Text:
■ ■ ■ ■
Does http need to run on a worker?
Flags: needinfo?(pmoore)
:dragrom, The taskcluster-proxy needs to run on port 80, as requests to taskcluster-proxy should be made with urls like the following to be consistent with docker-worker:

  http://taskcluster/<service>/v1/<path>


:catlee, any idea why Mac workers would have an apache http service running on them - a throwback from buildbot days?
Flags: needinfo?(pmoore) → needinfo?(catlee)
No, I don't know.
Flags: needinfo?(catlee)
:dividehex suggests that it might be for running talos tests, and that Wander might know? Wander, do you know why apache is running on OSX workers?
Flags: needinfo?(wcosta)
(In reply to Kendall Libby [:fubar] from comment #60)
> :dividehex suggests that it might be for running talos tests, and that
> Wander might know? Wander, do you know why apache is running on OSX workers?

No idea.
Flags: needinfo?(wcosta)
Apache ships with macOS, and runs by default, so the first question I would ask would be "what are we doing to turn off the default Apache, and is it failing to work?"
(In reply to Phil Ringnalda (:philor) from comment #62)
> Apache ships with macOS, and runs by default, so the first question I would
> ask would be "what are we doing to turn off the default Apache, and is it
> failing to work?"
■ ■ ■ ■
Data:
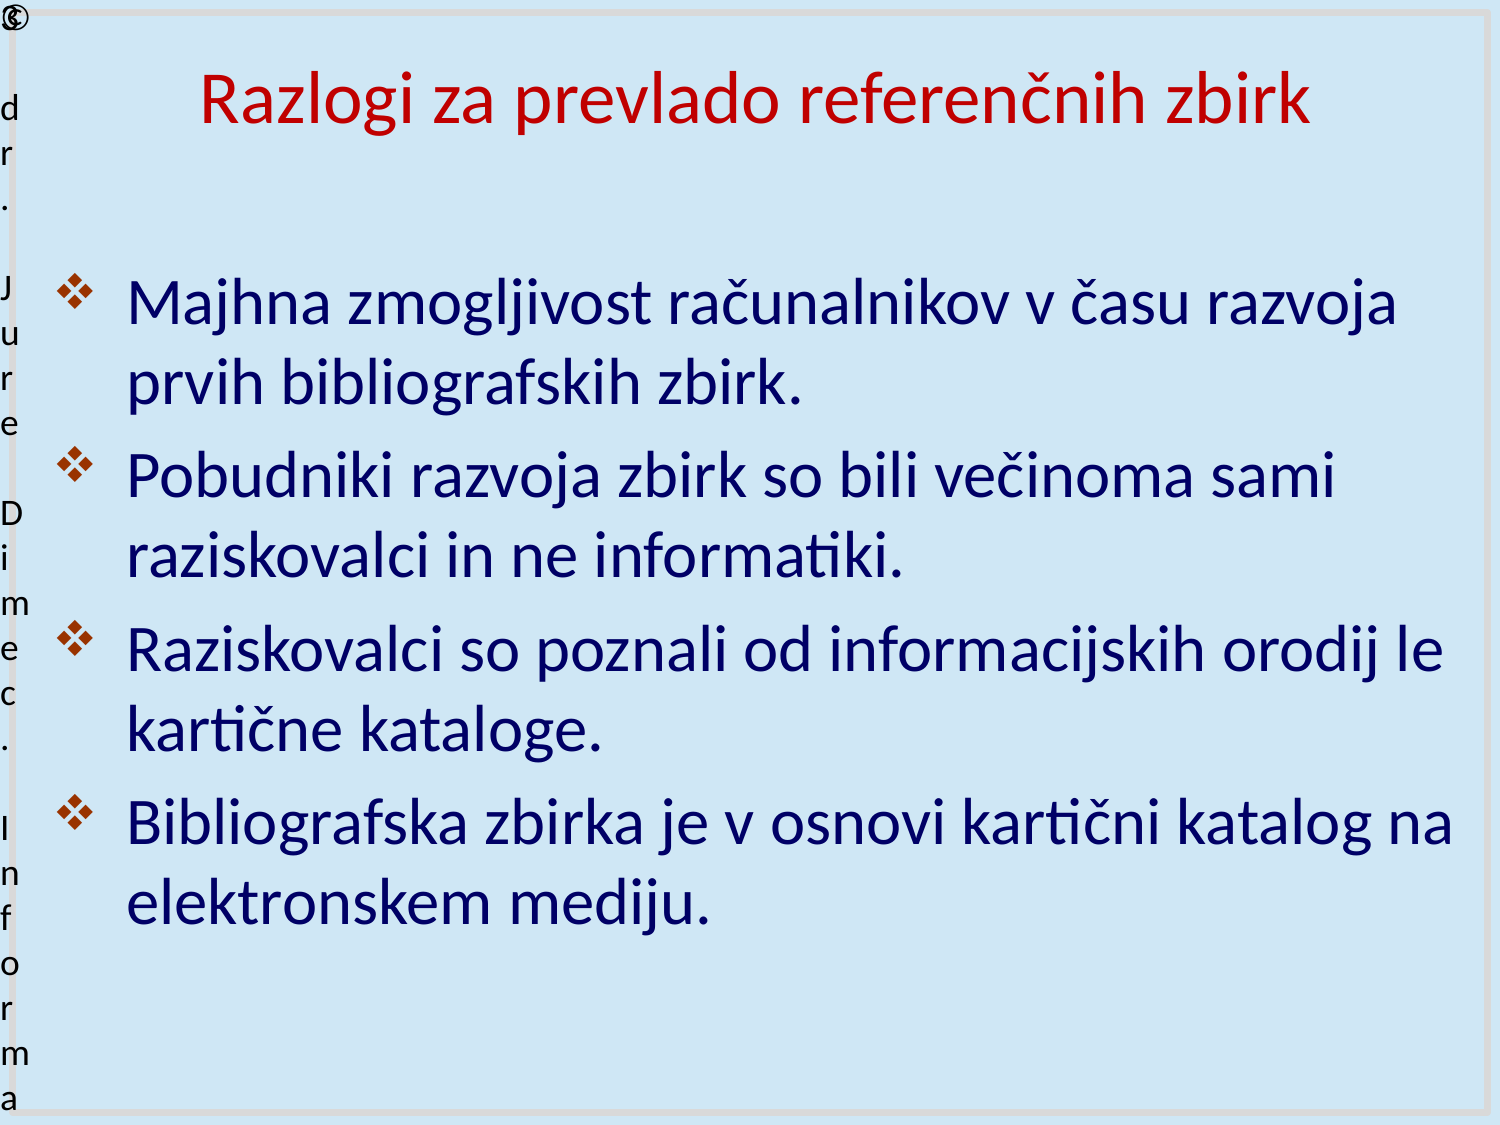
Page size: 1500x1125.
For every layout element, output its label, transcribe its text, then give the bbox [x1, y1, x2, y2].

title Razlogi za prevlado referenčnih zbirk [37, 37, 1475, 150]
list Majhna zmogljivost računalnikov v času razvoja prvih bibliografskih zbirk. Pobudniki razvoja zbirk so bili večinoma sami raziskovalci in ne informatiki. Raziskovalci so poznali od informacijskih orodij le kartične kataloge. Bibliografska zbirka je v osnovi kartični katalog na elektronskem mediju. [37, 249, 1475, 1050]
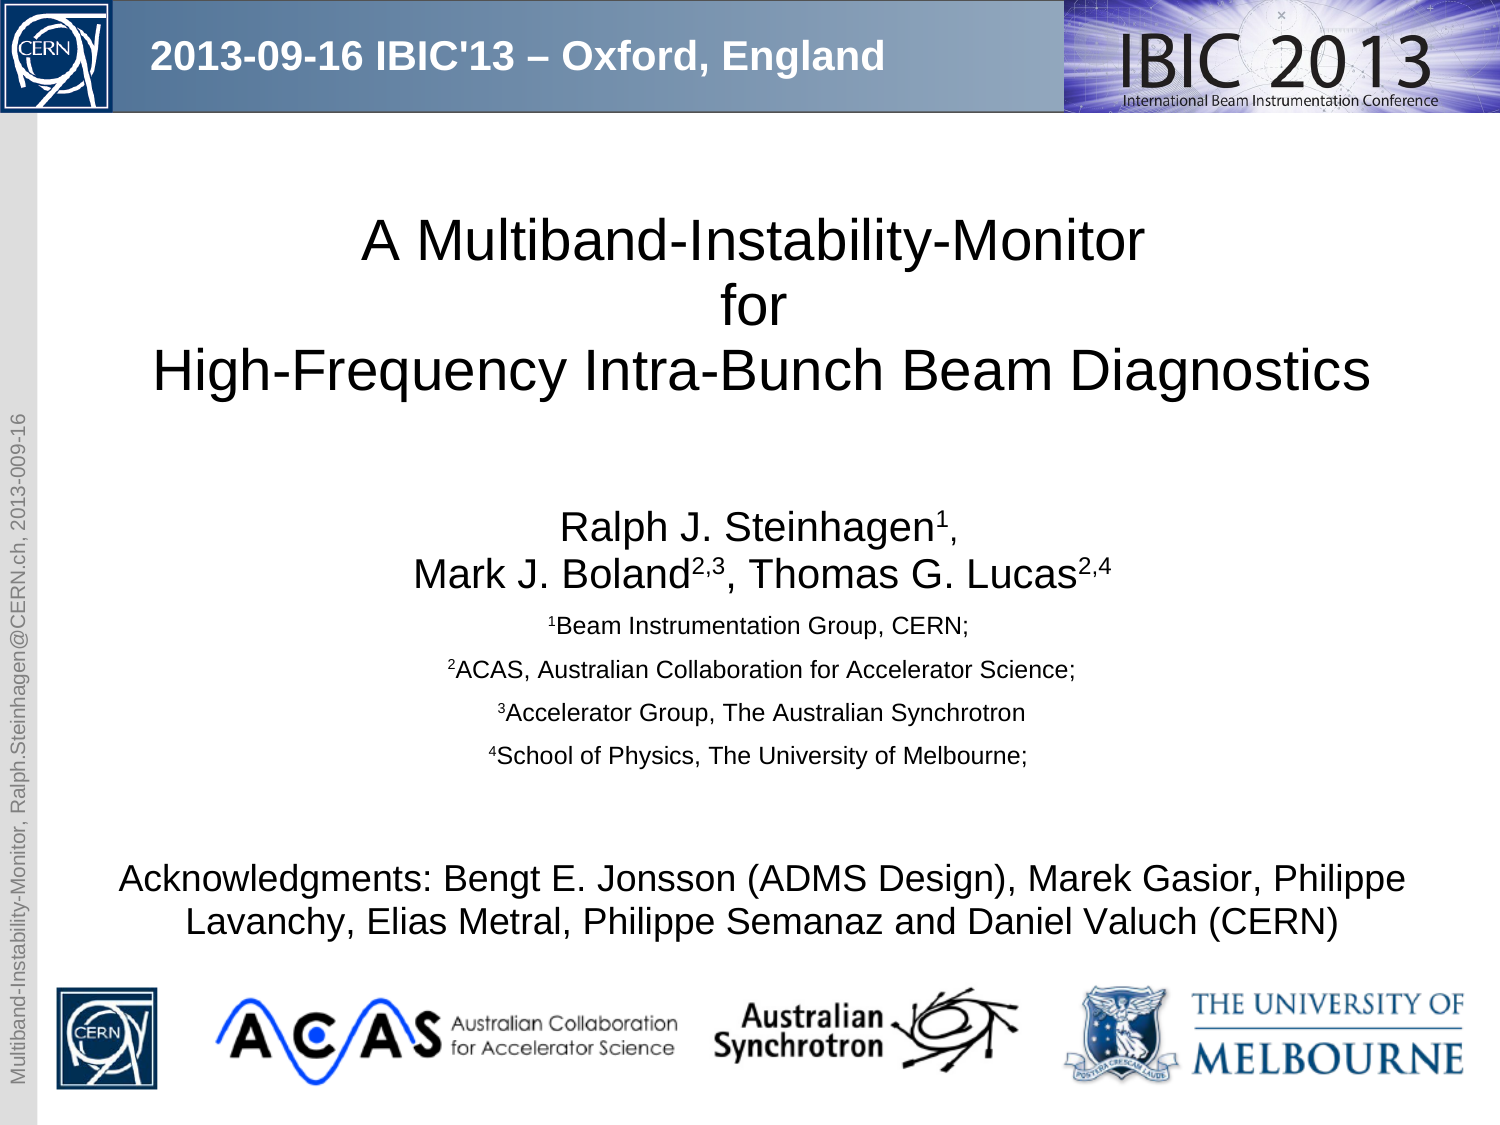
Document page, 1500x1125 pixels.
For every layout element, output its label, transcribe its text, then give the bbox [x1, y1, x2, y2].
■ ■ ■ ■
Instruction 1: Write out the thread word for word, everything from "http://taskcluster/<service>/v1/<path>" down to "Flags: needinfo?(catlee)".
Instruction 2: List every user handle in the thread that is written with a leading colon.

Correct result 1:
http://taskcluster/<service>/v1/<path>


:catlee, any idea why Mac workers would have an apache http service running on them - a throwback from buildbot days?
Flags: needinfo?(pmoore) → needinfo?(catlee)
No, I don't know.
Flags: needinfo?(catlee)

Correct result 2:
:dragrom
:catlee
:dividehex
:fubar
:philor